World New Music Days
Eugene Goossens Hall, May 7
Campbelltown Arts Centre, May 8
Reviewed by Harriet Cunningham
Published in Sydney Morning Herald 11/5/10
Eight days into the International Society for Contemporary Music’s 2010 World New Music Days, the festival shifted to the Eugene Goossens Hall. ‘Young Guns’ was a showcase of new chamber music performed by the Sydney Symphony Fellows. These impressive orchestral apprentices, conducted by Roger Benedict, presented four ISCM submissions plus an Australian contribution from composer Lachlan Skipworth. Latvian composer Santa Ratniece’s Alveoles was the most adventurous in terms of sound, using sticky textures and gritty note clusters to describe honey, while Hubert Stuppner’s Mahler-Bilder was the most entertaining. Indeed, the rich string tones and tantalizing shards of Mahler buried in the orchestration of this string octet (which was commissioned by the Kronos Quartet for the Mahler Festival in Toblach, Italy) felt like a wicked indulgence after the bloodless esotericism of other works on the program.
NZTrio brought with them a program of new music from either side of the Tasman, much of it commissioned by or written specifically for them. It made for an interesting contrast with programs generated from the mixed bag ISCM submissions: while there were few surprises, NZTrio’s performances were consistently well-polished, persuasive, enthused even. Jack Body’s Fire in the Belly was the highlight for me in a consistently fascinating range of works. Bravo.
Much of World New Music Days has been powered by Sydney musicians but, with the financial help of the European new music network, Re:New, the penultimate concert featured the Spectra Ensemble from Belgium. As their name suggests, much of their work is in exploring Spectralism, where music is generated from computer-based sound analysis. The theory behind the music heads into the outer realms of physics and philosophy, boggling the mind and, sometimes, enchanting the ear. The most successful works on this program, however, went beyond the theory, adding a playful human element. Lettre Soufie: Sh(in) by Jean Luc Fafchamps was a moving fabric of murmurs and outbursts, while D’un reve parti, by French composer Bruno Mantovani, made a pragmatic elision between complexity and techno music resulting in an engaging aural workout.
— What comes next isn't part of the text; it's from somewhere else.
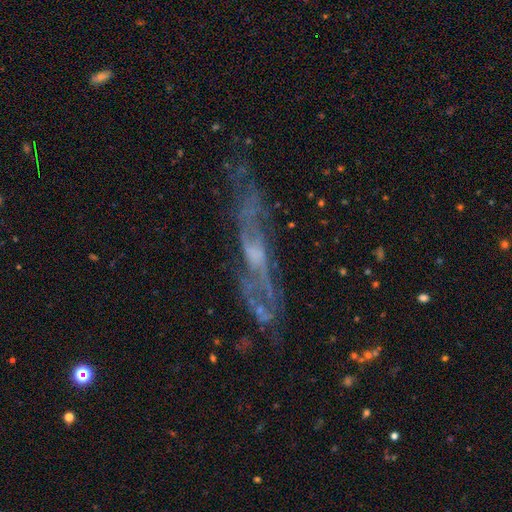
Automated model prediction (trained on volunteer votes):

By the time you read this most of the ISCM delegates will be on their way home, and Sydney’s first ever World New Music Days will be over. It has been an impressive ten days with consistently good performances, sold out venues full of engaged audiences, plenty of rewarding discoveries and much energetic debate. Best of all, it has been a music festival which maintained a firm focus on listening rather than talking. For while discussing the theories and challenges of music at the bleeding edge of creativity is all very well, in the end the music has to speak for itself. So congratulations to artistic director Matthew Hindson and congratulations to the performers, composers and audiences who venture into the uncharted and sometimes unfriendly waters of new music. There are many treasures out there.